TASK OBJECTIVE: Could you retype the whole listing word for word and drop the images?

RECORDED DATA:
※ ※ ※

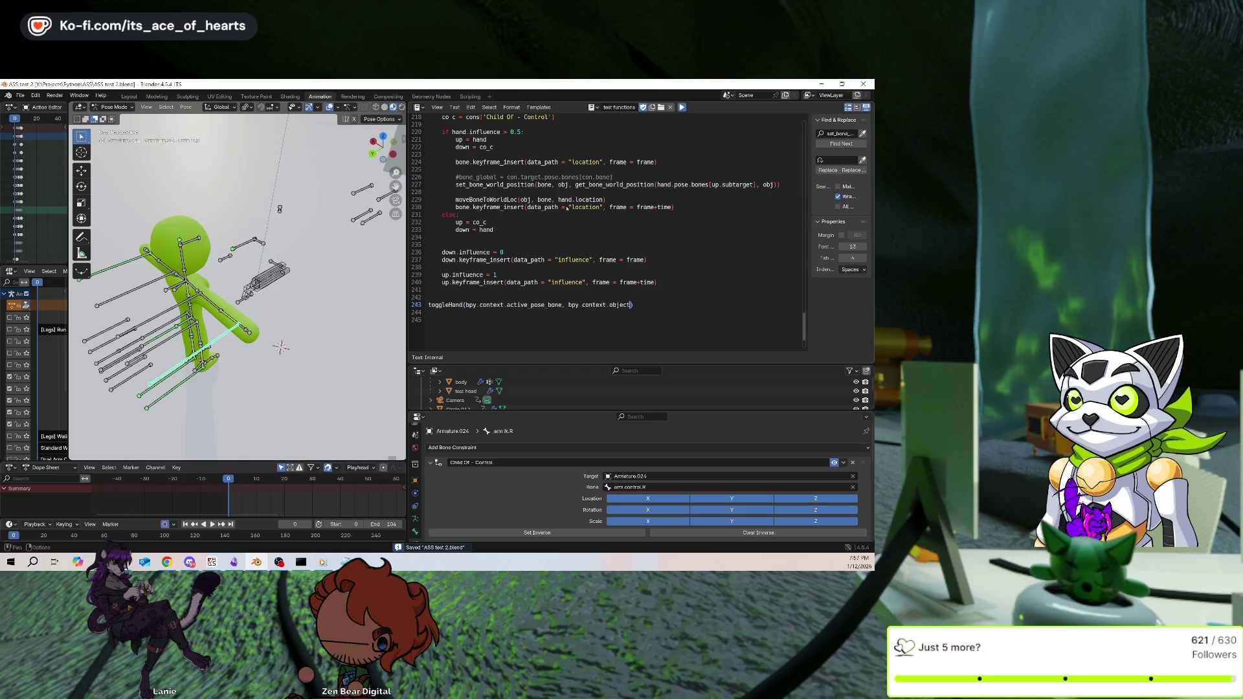
Run the toggleHand script with Alt+P and play the animation to check the weapon constraint influences
key("alt+p")
scroll(390, 277, "down", 1)
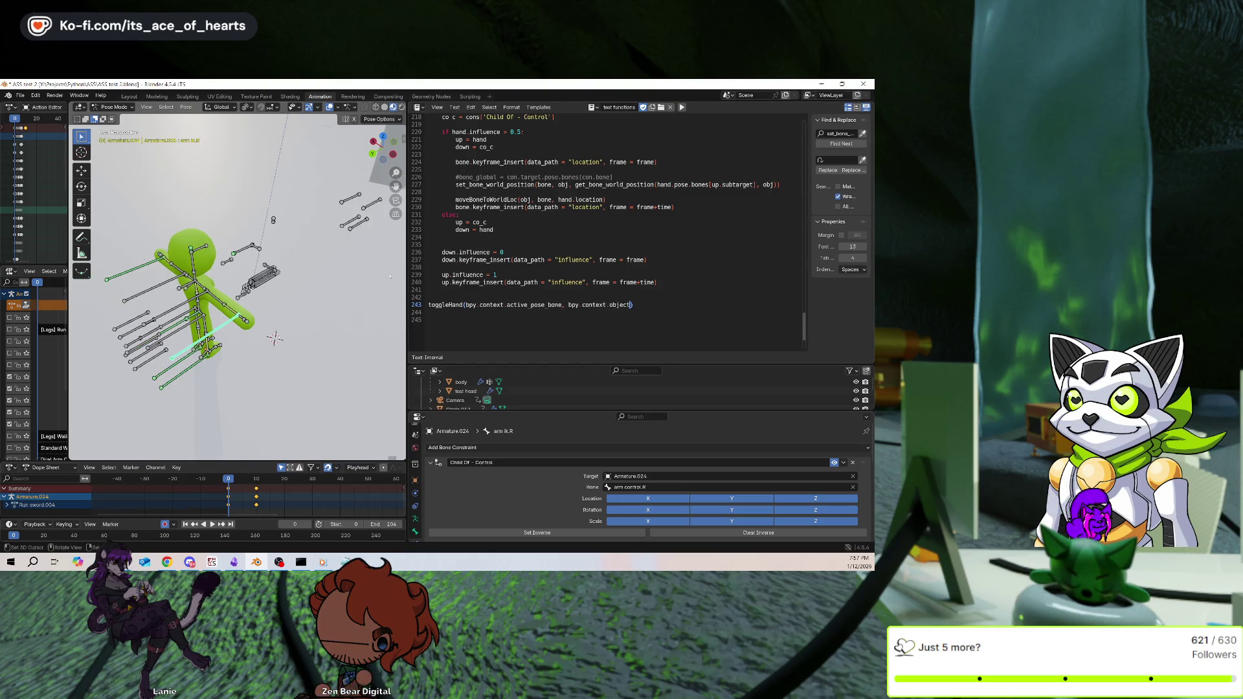
middle_click_drag(390, 277, 382, 280)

※ ※ ※

FINISHED EXERCISE:
Run the toggleHand script with Alt+P and play the animation to check the weapon constraint influences
key("alt+p")
scroll(390, 277, "down", 1)
middle_click_drag(390, 277, 382, 280)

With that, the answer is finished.